Пехота несет свою службу бодро, бдительно, ничем не отвлекаясь. За сон на посту - приклад об башку разобьют. Пример сна на посту у всех перед глазами. Наши соседи спят и их режут. Нам страшно быть зарезанными и мы не спим.
Ни днем, ни ночью.
И днем и ночью на позиции есть минимум шесть человек, которые не спят, а рубят фишку.
На позиции стоит взвод пехоты - восемнадцать человек по штату. В наличии всегда меньше. Так как пехотинцев больше, чем всех остальных вместе взятых, основные тут - пехотинцы.
Пехота усилена двумя расчетами миномета - это еще восемь солдат и лейтенант. Минометы нам очень кстати. С минометами не так страшно. С миномётами можно смело отмахиваться с господствующей высоты хоть от полтыщи духов.
Пьяный танк - штука грозная, но бестолковая. Малый угол наклона пушки не позволяет стрелять вниз, с сопки по караванной тропе. Единственно, с того танка можно в щепки разнести нашу позицию фугасами, если ее захватят духи. Еще к пьяному танку прилагается экипаж - командир и механ. Всего народу плюс-минус тридцать человек с двумя офицерами во главе. Старший позиции - командир третьего взвода старший лейтенант Колпаков в отпуске в Союзе. Вместо него старшим остался Хизарь. Командир минометчиков лейтенант Рочкован прибыл из Союза за день до убытия Колпака в отпуск и, понятное дело, старшим быть оставлен не мог - он бы нам тут накомандовал. Другого шакала вместо Колпака присылать не стали - офицеров не напасешься. Старший сержант Хизриев - лучший вариант.
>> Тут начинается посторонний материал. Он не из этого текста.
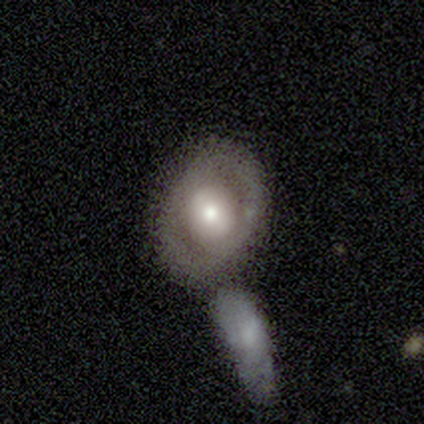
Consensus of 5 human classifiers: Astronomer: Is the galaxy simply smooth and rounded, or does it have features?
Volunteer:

Добросовестный, авторитетный, опытный... жопорванец. Колпак сорвался в Союз с той колонной, на которой я прибыл, так что встретиться-расцеловаться не довелось.
Разминулись в пути.
Повезло ему.
Про командира взвода мне сказали, что он - Колпак и мне этого было достаточно.
Старший тут - Хизарь.
Что при Колпаке, что без Колпака.
Хизарь командует, Колпак поддакивает. Хизарь старше Колпака возрастом. Рядом со взрослым замкомзводом Колпак выглядит прыщавым подростком. Заметно, что Хизарь давит старлея морально - шакал полностью парализован чеченцем.
Это хорошо.
Я - за Хизаря!
Хизарь - солдат, дед. Не шакал. Он служит в Афгане дольше всех, он опытнее и по возрасту, и по сроку службы. Военную науку он постигал не в училище, а с азов - с ашхабадской учебки, с духовенства. Роднит то, что мы с ним с Первого городка Ашхабада - казармы связи и пехоты стоят рядом. Дисциплину Хизарь держит железную - его слово закон. Солдаты не станут так слушаться шакала, как слушаются деда. Ротный может быть спокоен за Высоту - без всяких шакалов одного Хизаря хватит, чтобы наладить тут службу.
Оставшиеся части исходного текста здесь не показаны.